An alternative perspective, one often attributed to Julian Simon, is that an extra person is a blessing rather than a curse.  People aren't just consumers of resources but are are sources of ideas, creativity, and ultimately new resources.  An extra person isn't a threat but an opportunity.

Regardless of where one falls in this debate, it should be noted the above graph looks at just one side of the equation: the cost of an extra human in terms of extra greenhouse gasses.  What is ignored is the potential benefit of an extra human.  What is the opportunity cost of a foregone Einstein, Edison, or Jobs?  Going further, who are the folks most likely to heed the advice to forego children for the climate, and what would their would-be kids have been like?

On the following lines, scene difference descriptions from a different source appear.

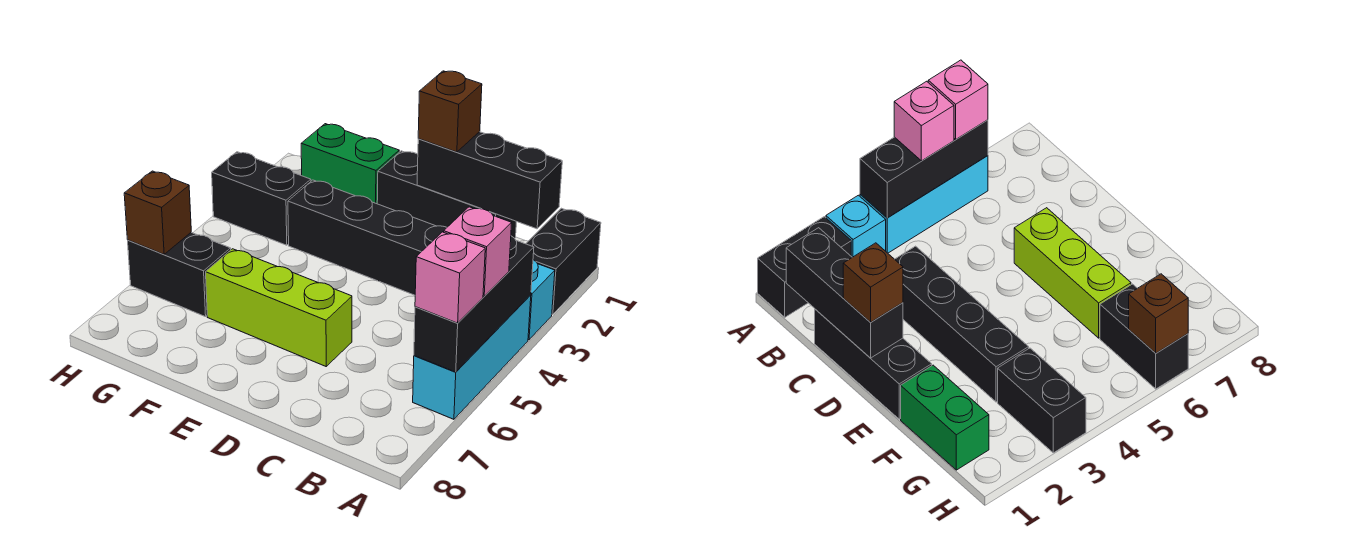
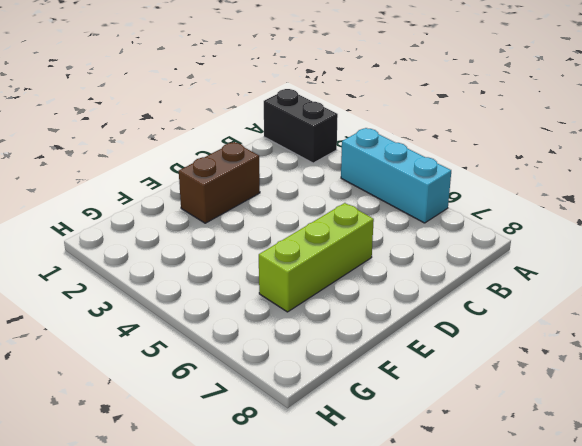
brown brick D2:E2 level 1 -> none
none -> cyan brick A3 level 1
none -> black brick C1:E1 level 1
none -> black brick C3:F3 level 1

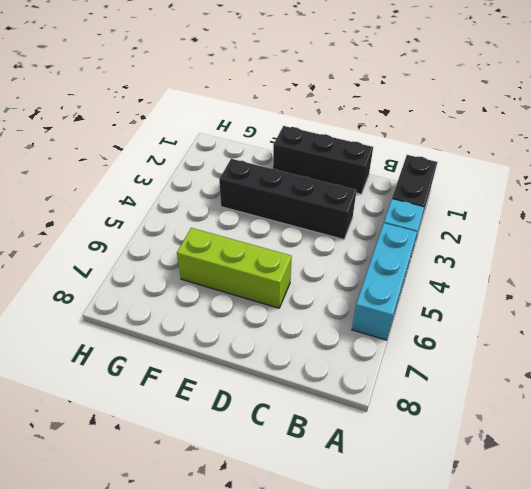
none -> green brick F1:G1 level 1
none -> black brick G3:H3 level 1
none -> black brick G6:H6 level 1

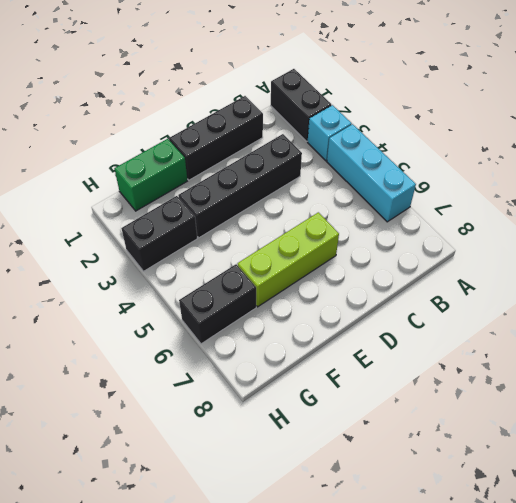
none -> black brick A4:A6 level 2
none -> black brick B1:D1 level 2
none -> brown brick H6 level 2

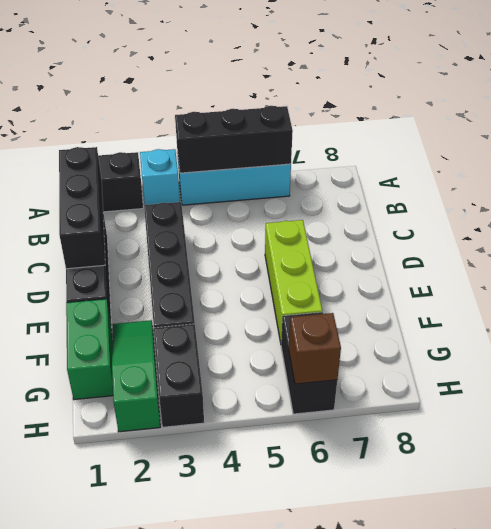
green slope F2:H2 level 1 top H -> none
none -> pink brick A5 level 3
none -> pink brick A6 level 3
none -> brown brick D1 level 3

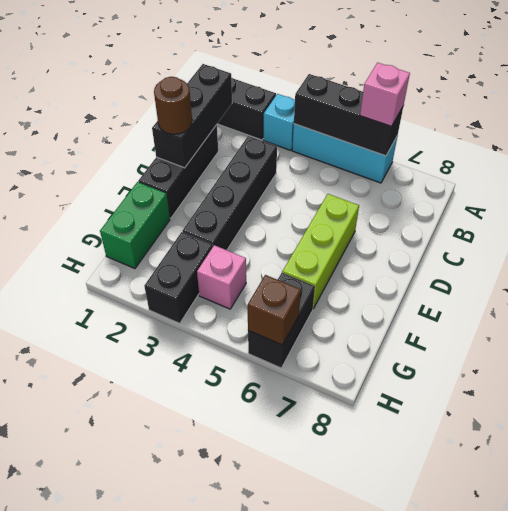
brown round brick D1 level 3 -> brown brick D1 level 3
pink brick G4 level 1 -> pink brick A5 level 3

It is also worthwhile mentioning that there is no guarantee that population will continue to grow, particularly if the world continues to develop and incomes rise.  Even the UN projections place some probability on a population decline in 30 years time.  One writer of Wired magazine, Kevin Kelly, when asked what we should be worried about (but presumable are not), fretted about about an underpopulation bomb.  Here's what he writes:

Here is the challenge: This is a world where every year there is a smaller audience than the year before, a smaller market for your goods or services, fewer workers to choose from, and a ballooning elder population that must be cared for. We’ve never seen this in modern times; our progress has always paralleled rising populations, bigger audiences, larger markets and bigger pools of workers. It’s hard to see how a declining yet aging population functions as an engine for increasing the standard of living every year. To do so would require a completely different economic system, one that we are not prepared for at all right now. The challenges of a peak human population are real, but we know what we have to do; the challenges of a dwindling human population tending toward zero in a developed world are scarier because we’ve never been there before. It’s something to worry about.

 A couple final thoughts.  The above graphs shows several possible mitigation options, but I haven't heard much discussion of tradeoffs.  Surely the end goal in life isn't to focus all our individual energies on activities to reduce carbon emissions.  So, given my preferences for driving, eating meat, or being a parent, the figures above suggest useful ways of thinking about this problem.  Maybe I don't want to have a more plant-based diet, but at least in terms of greenhouse gas impacts, I can "offset" that and more by foregoing my trip to Paris this year.  

More broadly, we don't normally worry about impacts of our various consumption choices on availability of other resources like steel or fertilizer or labor.  Why?  Because the market price for the goods should reflect the relative scarcity of these items.  One upside to a carbon tax is that we could forego all the moralizing and all these sorts of "consumption advice" types of papers and simply allow consumers to make choices they want given the relative prices of different goods.  But what about children?  The above graph would seem to justify a large carbon tax on having kids.  I'd guess that is a highly unpopular idea, which suggests to me that most of us are more likely to be in the Simon camp than the Ehrlich one when thinking about our own offspring.